When his father died before John was 40, he continued to live with his mother so she wouldn’t need to be alone. Even when his father was alive he enjoyed taking his parents for a nice drive. For years John and his mother lived in their home on Cogswell. They also traveled together, often to visit family around the state. When his mother began showing signs of Alzheimer’s disease, John cared for her for a while, and after she had a short stay in assisted care John knew that his mother belonged at home with him. He then brought her back home and took care of her. He was the sort of person who cared deeply for others, was generous, and was deeply genuine in his concern for others. John easily connected with people and it didn’t take people long to fall in love with him. As a result, John had a terrific memory for names and faces. No matter how long it had been since meeting someone, he could call them by name after a moment or two.

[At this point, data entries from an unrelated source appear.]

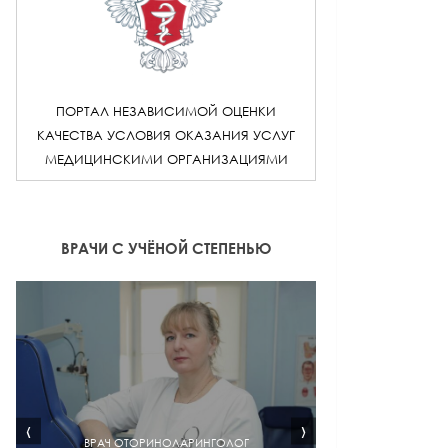
ПОРТАЛ НЕЗАВИСИМОЙ ОЦЕНКИ
КАЧЕСТВА УСЛОВИЯ ОКАЗАНИЯ УСЛУГ
МЕДИЦИНСКИМИ ОРГАНИЗАЦИЯМИ
ВРАЧИ С УЧЁНОЙ СТЕПЕНЬЮ
‹
›
ВРАЧ ОТОРИНОЛАРИНГОЛОГ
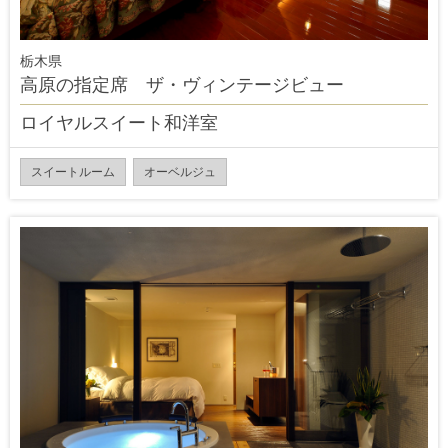
栃木県
高原の指定席 ザ・ヴィンテージビュー
ロイヤルスイート和洋室
スイートルーム
オーベルジュ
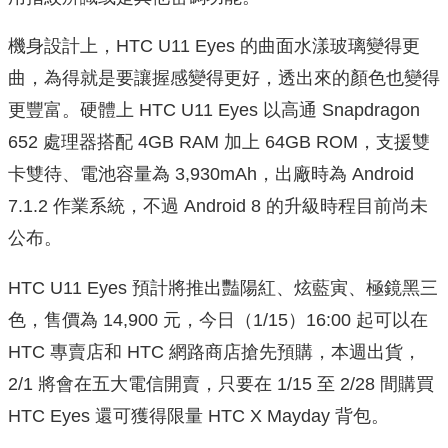
機身設計上，HTC U11 Eyes 的曲面水漾玻璃變得更
曲，為得就是要讓握感變得更好，透出來的顏色也變得
更豐富。硬體上 HTC U11 Eyes 以高通 Snapdragon
652 處理器搭配 4GB RAM 加上 64GB ROM，支援雙
卡雙待、電池容量為 3,930mAh，出廠時為 Android
7.1.2 作業系統，不過 Android 8 的升級時程目前尚未
公布。
HTC U11 Eyes 預計將推出豔陽紅、炫藍寅、極鏡黑三
色，售價為 14,900 元，今日（1/15）16:00 起可以在
HTC 專賣店和 HTC 網路商店搶先預購，本週出貨，
2/1 將會在五大電信開賣，只要在 1/15 至 2/28 間購買
HTC Eyes 還可獲得限量 HTC X Mayday 背包。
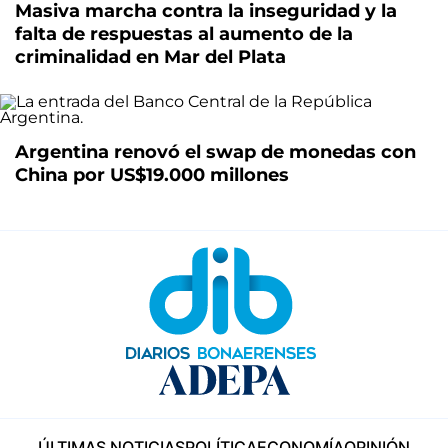
Masiva marcha contra la inseguridad y la
falta de respuestas al aumento de la
criminalidad en Mar del Plata
Argentina renovó el swap de monedas con
China por US$19.000 millones
ÚLTIMAS NOTICIAS
POLÍTICA
ECONOMÍA
OPINIÓN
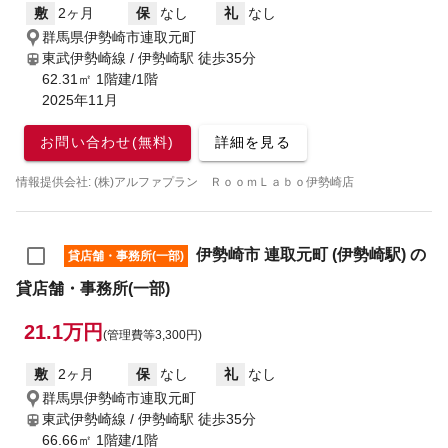
敷
2ヶ月
保
なし
礼
なし
群馬県伊勢崎市連取元町
東武伊勢崎線 / 伊勢崎駅
徒歩35分
62.31㎡ 1階建/1階
2025年11月
お問い合わせ(無料)
詳細を見る
情報提供会社: (株)アルファプラン ＲｏｏｍＬａｂｏ伊勢崎店
伊勢崎市 連取元町 (伊勢崎駅) の
貸店舗・事務所(一部)
貸店舗・事務所(一部)
21.1万円
(管理費等3,300円)
敷
2ヶ月
保
なし
礼
なし
群馬県伊勢崎市連取元町
東武伊勢崎線 / 伊勢崎駅
徒歩35分
66.66㎡ 1階建/1階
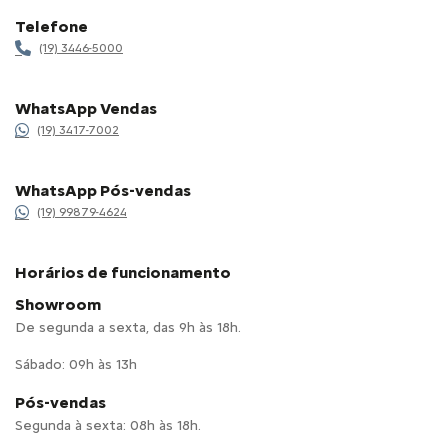
Telefone
(19) 3446-5000
WhatsApp Vendas
(19) 3417-7002
WhatsApp Pós-vendas
(19) 99879-4624
Horários de funcionamento
Showroom
De segunda a sexta, das 9h às 18h.
Sábado: 09h às 13h
Pós-vendas
Segunda à sexta: 08h às 18h.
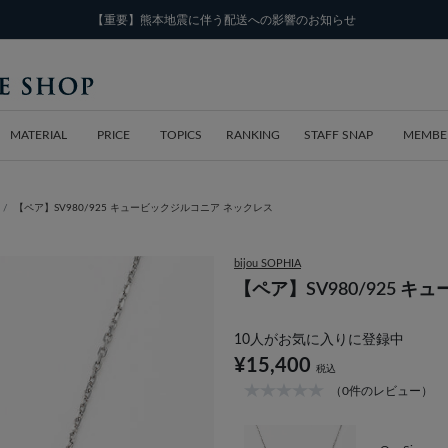
【重要】熊本地震に伴う配送への影響のお知らせ
MATERIAL
PRICE
TOPICS
RANKING
STAFF SNAP
MEMBE
【ペア】SV980/925 キュービックジルコニア ネックレス
bijou SOPHIA
【ペア】SV980/925 
10
人がお気に入りに登録中
¥15,400
税込
（0件のレビュー）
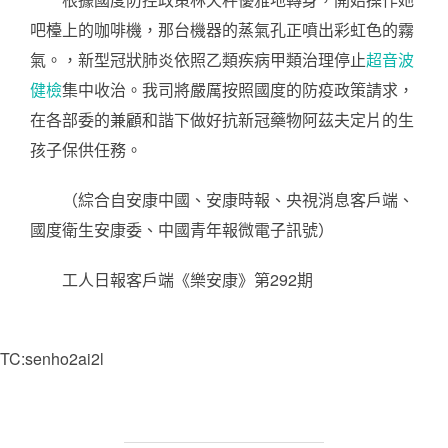
吧檯上的咖啡機，那台機器的蒸氣孔正噴出彩虹色的霧
氣。，新型冠狀肺炎依照乙類疾病甲類治理停止
超音波
健檢
集中收治。我司將嚴厲按照國度的防疫政策請求，
在各部委的兼顧和諧下做好抗新冠藥物阿茲夫定片的生
孩子保供任務。
（綜合自安康中國、安康時報、央視消息客戶端、
國度衛生安康委、中國青年報微電子訊號）
工人日報客戶端《樂安康》第292期
TC:senho2ai2l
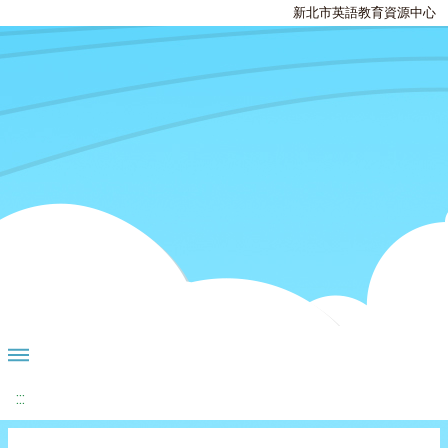
新北市英語教育資源中心
:::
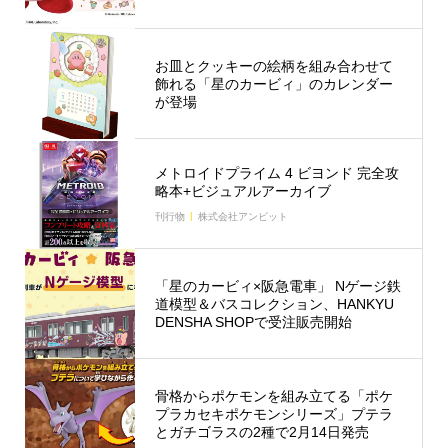
お皿とクッキーの絵柄を組み合わせて
飾れる「星のカービィ」のカレンダー
が登場
メトロイドプライム 4 ビヨンド 完全攻
略本+ビジュアルアーカイブ
刊行物
株式会社アンビット
「星のカービィ×阪急電車」 Nゲージ鉄
道模型＆バスコレクション、HANKYU
DENSHA SHOPで受注販売開始
骨格からポケモンを組み立てる「ポケ
プラカセキポケモンシリーズ」プテラ
とガチゴラスの2種で2月14日発売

As his family and friends can attest, John never liked talking about his health. Even worse was going to the doctor. During the last few years his health began to decline, which left him in need of more care. John spent some time living at Covenant Village, and more recently he had been living at Vista Springs.

A hardworking, talented, and generous man, John Brown blessed the lives of those around him in such a special way. Outgoing and social, he loved using his gifts and talents to connect with his audience in and around the place he called home throughout his entire life. John worked hard for everything he had, and he lived life to the fullest. Deeply loved, he will be forever missed.

John Brown, age 71 of Grand Rapids, passed away February 26, 2019. John was a talented musician whose electric guitar and vocals entertained many people beginning. His performances began when he was just six years old, and for many years, he had the John Brown Trio that performed in Grand Rapids, Saginaw and Lansing. John was preceded in death by his parents, Roy and Florence Brown; and by his half-sisters, Patricia Christensen and Sonia Hall. He is survived by his brother-in-law Marvin Christensen as well as nieces, nephews and numerous friends. Cremation has taken place. The memorial gathering will take place on May 19, 2019 at the Knights of Columbus hall in Clyde Park.